▶ **Collected data**
- - -
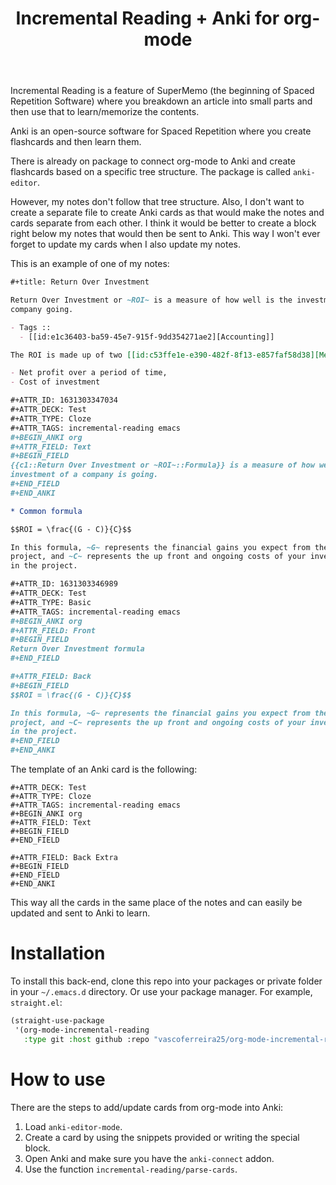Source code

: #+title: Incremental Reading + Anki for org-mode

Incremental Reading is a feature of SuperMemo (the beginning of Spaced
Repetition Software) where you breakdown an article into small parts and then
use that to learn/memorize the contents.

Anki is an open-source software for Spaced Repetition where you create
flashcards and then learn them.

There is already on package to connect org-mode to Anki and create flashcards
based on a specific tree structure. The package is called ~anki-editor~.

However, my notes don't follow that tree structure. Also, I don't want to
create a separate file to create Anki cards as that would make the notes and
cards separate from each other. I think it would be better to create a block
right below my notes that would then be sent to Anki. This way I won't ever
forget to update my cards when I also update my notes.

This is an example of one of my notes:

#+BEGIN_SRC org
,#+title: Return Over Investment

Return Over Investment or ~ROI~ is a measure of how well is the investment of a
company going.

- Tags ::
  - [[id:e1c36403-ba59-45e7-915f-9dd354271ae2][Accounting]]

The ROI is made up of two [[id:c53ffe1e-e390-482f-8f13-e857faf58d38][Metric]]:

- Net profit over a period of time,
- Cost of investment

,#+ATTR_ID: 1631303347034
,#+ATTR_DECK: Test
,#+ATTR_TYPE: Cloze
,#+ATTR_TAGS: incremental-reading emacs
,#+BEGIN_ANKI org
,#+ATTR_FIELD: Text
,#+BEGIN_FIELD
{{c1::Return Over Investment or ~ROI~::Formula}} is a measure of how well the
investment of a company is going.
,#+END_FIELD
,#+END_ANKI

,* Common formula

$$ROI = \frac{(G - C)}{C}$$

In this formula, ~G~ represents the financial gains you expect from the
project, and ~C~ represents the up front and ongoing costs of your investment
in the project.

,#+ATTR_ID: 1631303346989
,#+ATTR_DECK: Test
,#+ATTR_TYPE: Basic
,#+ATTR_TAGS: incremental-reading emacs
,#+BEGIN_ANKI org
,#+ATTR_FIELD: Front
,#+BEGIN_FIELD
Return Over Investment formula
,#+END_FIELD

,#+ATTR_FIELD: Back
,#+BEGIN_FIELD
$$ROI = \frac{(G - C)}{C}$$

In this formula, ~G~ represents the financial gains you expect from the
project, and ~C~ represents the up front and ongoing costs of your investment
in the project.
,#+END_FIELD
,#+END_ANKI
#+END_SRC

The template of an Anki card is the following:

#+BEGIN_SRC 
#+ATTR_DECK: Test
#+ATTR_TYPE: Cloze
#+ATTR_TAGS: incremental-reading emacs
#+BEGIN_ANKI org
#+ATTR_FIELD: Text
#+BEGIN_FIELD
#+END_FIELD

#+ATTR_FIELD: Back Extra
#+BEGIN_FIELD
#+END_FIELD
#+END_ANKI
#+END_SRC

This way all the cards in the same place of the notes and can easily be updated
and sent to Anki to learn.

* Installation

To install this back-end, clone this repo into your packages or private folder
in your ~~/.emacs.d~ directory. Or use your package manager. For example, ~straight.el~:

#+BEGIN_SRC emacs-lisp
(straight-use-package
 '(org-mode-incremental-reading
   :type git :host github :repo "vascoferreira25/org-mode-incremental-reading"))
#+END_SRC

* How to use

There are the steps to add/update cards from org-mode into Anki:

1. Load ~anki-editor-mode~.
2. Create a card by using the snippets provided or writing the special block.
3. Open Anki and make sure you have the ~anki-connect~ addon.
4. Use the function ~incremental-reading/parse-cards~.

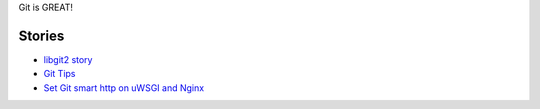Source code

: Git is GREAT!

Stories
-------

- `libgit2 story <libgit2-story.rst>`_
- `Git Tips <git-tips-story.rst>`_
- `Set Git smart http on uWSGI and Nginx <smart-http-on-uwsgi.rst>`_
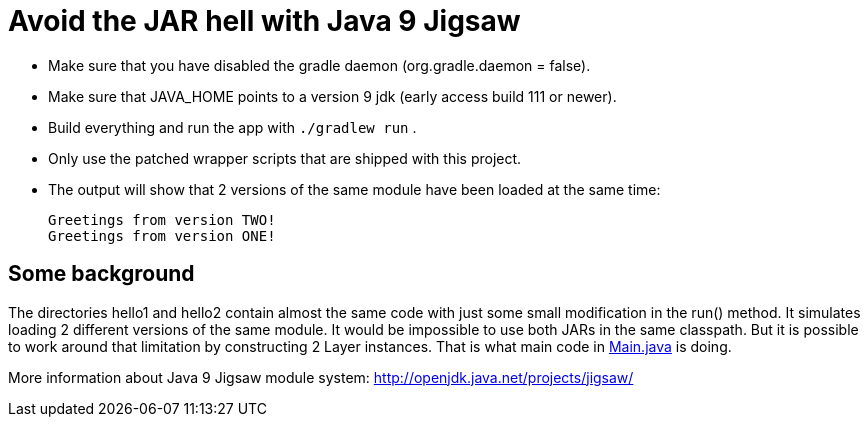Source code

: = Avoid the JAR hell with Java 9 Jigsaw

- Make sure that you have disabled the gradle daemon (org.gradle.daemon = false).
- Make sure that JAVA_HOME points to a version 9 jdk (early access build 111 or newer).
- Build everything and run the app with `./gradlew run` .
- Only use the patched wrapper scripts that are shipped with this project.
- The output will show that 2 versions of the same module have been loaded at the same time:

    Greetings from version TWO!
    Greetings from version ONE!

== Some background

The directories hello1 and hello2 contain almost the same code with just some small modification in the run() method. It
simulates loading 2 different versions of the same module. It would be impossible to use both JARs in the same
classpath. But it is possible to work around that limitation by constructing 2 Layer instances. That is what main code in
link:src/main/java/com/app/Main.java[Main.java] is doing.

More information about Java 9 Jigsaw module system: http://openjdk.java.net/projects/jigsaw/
- - -
All lines from the one containing "link:src/main/java/com/app/Main.java[Main.java] is doing." to the end of the data above are to be set down exactly; no others belong in the answer.

▶ **OUTPUT OF THE EXERCISE**
link:src/main/java/com/app/Main.java[Main.java] is doing.

More information about Java 9 Jigsaw module system: http://openjdk.java.net/projects/jigsaw/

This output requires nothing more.